▸ **Exercise**: Every entry should be reproduced word for word.
==================================================
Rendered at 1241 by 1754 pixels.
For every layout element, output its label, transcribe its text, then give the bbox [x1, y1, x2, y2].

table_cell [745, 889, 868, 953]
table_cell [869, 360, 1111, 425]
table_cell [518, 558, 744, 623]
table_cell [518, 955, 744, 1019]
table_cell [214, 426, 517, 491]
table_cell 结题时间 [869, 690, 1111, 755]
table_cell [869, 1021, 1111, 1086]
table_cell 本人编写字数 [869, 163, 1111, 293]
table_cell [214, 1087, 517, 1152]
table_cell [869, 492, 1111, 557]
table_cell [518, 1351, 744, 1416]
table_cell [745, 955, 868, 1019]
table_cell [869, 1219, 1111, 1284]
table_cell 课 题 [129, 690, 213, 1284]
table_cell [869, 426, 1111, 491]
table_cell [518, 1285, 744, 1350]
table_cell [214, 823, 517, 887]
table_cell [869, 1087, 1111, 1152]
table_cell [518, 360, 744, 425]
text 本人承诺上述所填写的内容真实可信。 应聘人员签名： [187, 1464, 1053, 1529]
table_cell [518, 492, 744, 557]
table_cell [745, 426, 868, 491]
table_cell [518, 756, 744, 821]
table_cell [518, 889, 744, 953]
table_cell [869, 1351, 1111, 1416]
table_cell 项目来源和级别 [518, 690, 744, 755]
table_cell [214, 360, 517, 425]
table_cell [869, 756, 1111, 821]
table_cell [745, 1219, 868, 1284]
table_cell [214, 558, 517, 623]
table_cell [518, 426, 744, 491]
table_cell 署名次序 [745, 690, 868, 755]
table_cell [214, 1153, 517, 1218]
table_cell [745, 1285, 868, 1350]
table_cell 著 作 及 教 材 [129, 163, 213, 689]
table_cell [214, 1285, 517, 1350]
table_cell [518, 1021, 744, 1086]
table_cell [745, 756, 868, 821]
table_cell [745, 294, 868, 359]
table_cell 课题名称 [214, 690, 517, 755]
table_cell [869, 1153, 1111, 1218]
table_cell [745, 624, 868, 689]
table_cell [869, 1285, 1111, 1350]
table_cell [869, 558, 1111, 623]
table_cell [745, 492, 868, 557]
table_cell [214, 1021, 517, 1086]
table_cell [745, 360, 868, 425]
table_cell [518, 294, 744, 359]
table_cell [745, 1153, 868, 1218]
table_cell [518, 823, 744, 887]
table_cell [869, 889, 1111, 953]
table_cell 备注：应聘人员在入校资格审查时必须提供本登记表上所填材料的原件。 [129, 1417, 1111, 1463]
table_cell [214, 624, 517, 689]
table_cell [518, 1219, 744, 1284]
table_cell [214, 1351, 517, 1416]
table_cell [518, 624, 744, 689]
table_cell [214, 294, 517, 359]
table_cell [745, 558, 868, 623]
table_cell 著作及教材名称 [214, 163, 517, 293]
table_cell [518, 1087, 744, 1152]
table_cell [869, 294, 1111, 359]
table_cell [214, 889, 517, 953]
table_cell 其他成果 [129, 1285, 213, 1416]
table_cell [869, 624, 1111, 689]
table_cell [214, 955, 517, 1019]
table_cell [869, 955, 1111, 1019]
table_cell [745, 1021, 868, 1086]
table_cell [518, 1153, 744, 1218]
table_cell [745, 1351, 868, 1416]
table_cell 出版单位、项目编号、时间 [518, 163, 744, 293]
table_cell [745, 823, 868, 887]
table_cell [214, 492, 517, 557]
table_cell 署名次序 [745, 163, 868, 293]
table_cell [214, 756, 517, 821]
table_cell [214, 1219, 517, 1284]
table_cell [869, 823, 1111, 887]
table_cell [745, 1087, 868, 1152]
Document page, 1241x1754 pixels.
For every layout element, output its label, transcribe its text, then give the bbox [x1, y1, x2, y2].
==================================================
▸ **Result**:
Rendered at 1241 by 1754 pixels.
For every layout element, output its label, transcribe its text, then give the bbox [x1, y1, x2, y2].

table_cell [745, 889, 868, 953]
table_cell [869, 360, 1111, 425]
table_cell [518, 558, 744, 623]
table_cell [518, 955, 744, 1019]
table_cell [214, 426, 517, 491]
table_cell 结题时间 [869, 690, 1111, 755]
table_cell [869, 1021, 1111, 1086]
table_cell 本人编写字数 [869, 163, 1111, 293]
table_cell [214, 1087, 517, 1152]
table_cell [869, 492, 1111, 557]
table_cell [518, 1351, 744, 1416]
table_cell [745, 955, 868, 1019]
table_cell [869, 1219, 1111, 1284]
table_cell 课 题 [129, 690, 213, 1284]
table_cell [869, 426, 1111, 491]
table_cell [518, 1285, 744, 1350]
table_cell [214, 823, 517, 887]
table_cell [869, 1087, 1111, 1152]
table_cell [518, 360, 744, 425]
text 本人承诺上述所填写的内容真实可信。 应聘人员签名： [187, 1464, 1053, 1529]
table_cell [518, 492, 744, 557]
table_cell [745, 426, 868, 491]
table_cell [518, 756, 744, 821]
table_cell [518, 889, 744, 953]
table_cell [869, 1351, 1111, 1416]
table_cell 项目来源和级别 [518, 690, 744, 755]
table_cell [214, 360, 517, 425]
table_cell [869, 756, 1111, 821]
table_cell [745, 1219, 868, 1284]
table_cell [214, 558, 517, 623]
table_cell [518, 426, 744, 491]
table_cell 署名次序 [745, 690, 868, 755]
table_cell [214, 1153, 517, 1218]
table_cell [745, 1285, 868, 1350]
table_cell 著 作 及 教 材 [129, 163, 213, 689]
table_cell [214, 1285, 517, 1350]
table_cell [518, 1021, 744, 1086]
table_cell [745, 756, 868, 821]
table_cell [745, 294, 868, 359]
table_cell 课题名称 [214, 690, 517, 755]
table_cell [869, 1153, 1111, 1218]
table_cell [745, 624, 868, 689]
table_cell [869, 1285, 1111, 1350]
table_cell [869, 558, 1111, 623]
table_cell [745, 492, 868, 557]
table_cell [214, 1021, 517, 1086]
table_cell [745, 360, 868, 425]
table_cell [518, 294, 744, 359]
table_cell [745, 1153, 868, 1218]
table_cell [518, 823, 744, 887]
table_cell [869, 889, 1111, 953]
table_cell 备注：应聘人员在入校资格审查时必须提供本登记表上所填材料的原件。 [129, 1417, 1111, 1463]
table_cell [214, 624, 517, 689]
table_cell [518, 1219, 744, 1284]
table_cell [214, 1351, 517, 1416]
table_cell [518, 624, 744, 689]
table_cell [214, 294, 517, 359]
table_cell [745, 558, 868, 623]
table_cell 著作及教材名称 [214, 163, 517, 293]
table_cell [518, 1087, 744, 1152]
table_cell [869, 294, 1111, 359]
table_cell [214, 889, 517, 953]
table_cell 其他成果 [129, 1285, 213, 1416]
table_cell [869, 624, 1111, 689]
table_cell [214, 955, 517, 1019]
table_cell [869, 955, 1111, 1019]
table_cell [745, 1021, 868, 1086]
table_cell [518, 1153, 744, 1218]
table_cell [745, 1351, 868, 1416]
table_cell 出版单位、项目编号、时间 [518, 163, 744, 293]
table_cell [745, 823, 868, 887]
table_cell [214, 492, 517, 557]
table_cell 署名次序 [745, 163, 868, 293]
table_cell [214, 756, 517, 821]
table_cell [214, 1219, 517, 1284]
table_cell [869, 823, 1111, 887]
table_cell [745, 1087, 868, 1152]
Document page, 1241x1754 pixels.
For every layout element, output its label, transcribe its text, then give the bbox [x1, y1, x2, y2].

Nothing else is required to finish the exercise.